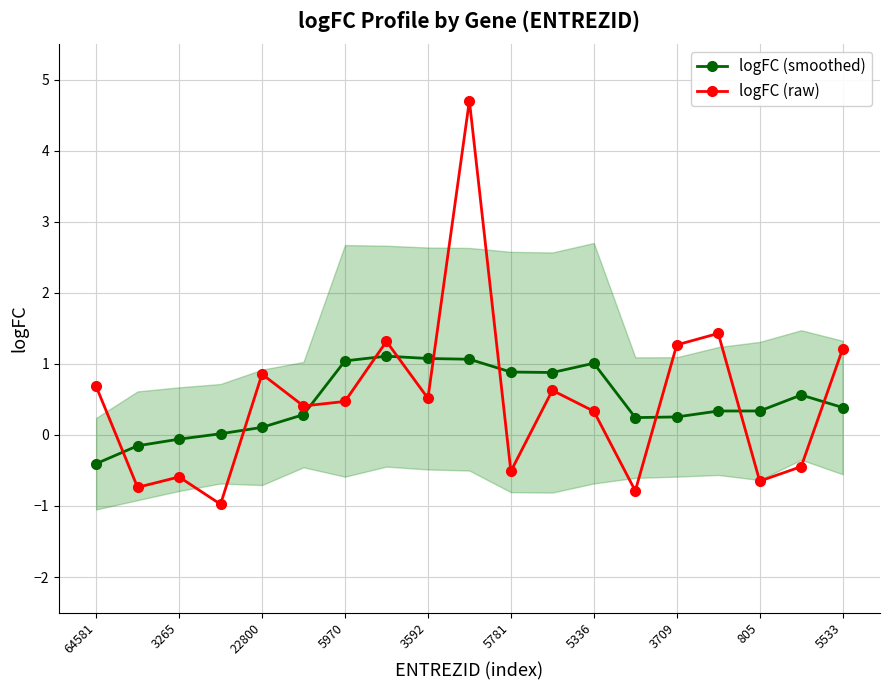

True or false: logFC (raw) has more than 1 interior local peaks.

True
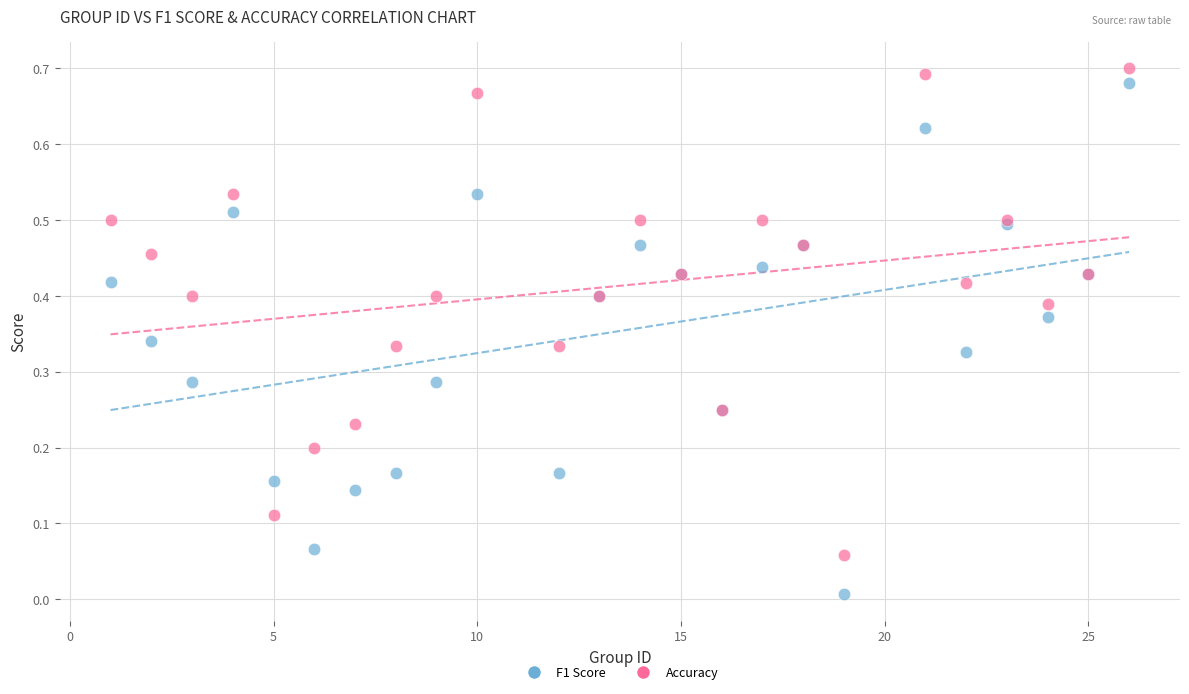

Which series reaches the minimum Y coordinate?

F1 Score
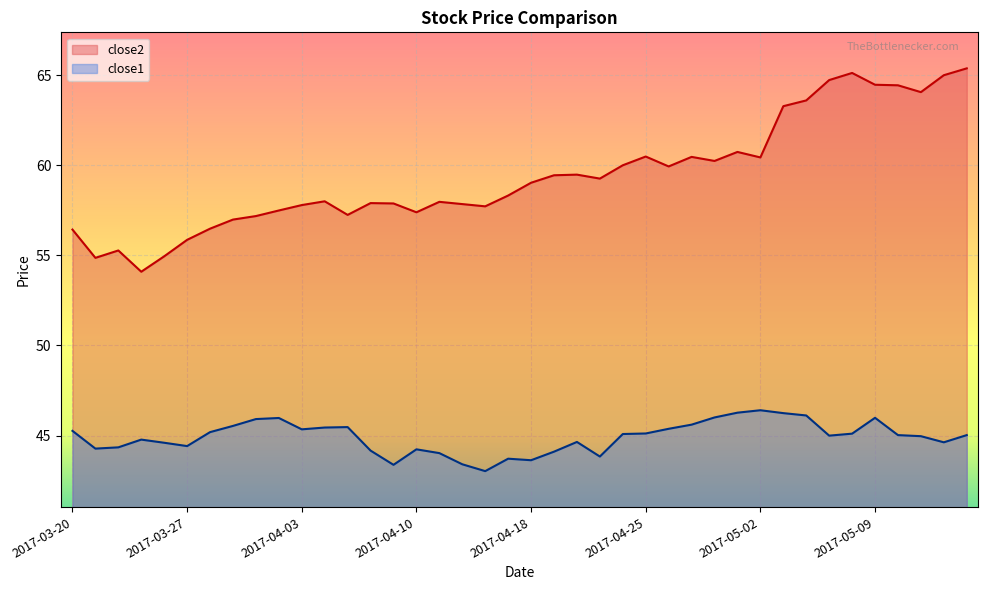

Reading left to right, what are all the values shown in this chart?

close2: 56.4	54.9	55.3	54.1	55.0	55.9	56.5	57.0	57.2	57.5	57.8	58.0	57.2	57.9	57.9	57.4	58.0	57.9	57.7	58.3	59.0	59.5	59.5	59.3	60.0	60.5	59.9	60.5	60.2	60.7	60.4	63.3	63.6	64.7	65.1	64.5	64.4	64.1	65.0	65.4
close1: 45.3	44.3	44.3	44.8	44.6	44.4	45.2	45.5	45.9	46.0	45.3	45.4	45.5	44.2	43.4	44.2	44.0	43.4	43.0	43.7	43.6	44.1	44.6	43.8	45.1	45.1	45.4	45.6	46.0	46.3	46.4	46.2	46.1	45.0	45.1	46.0	45.0	45.0	44.6	45.0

□ □ □

Exercise »
Please count the lines in the entries above that contain the string "True", with case counting, and give only that number.

Reply to the task »
2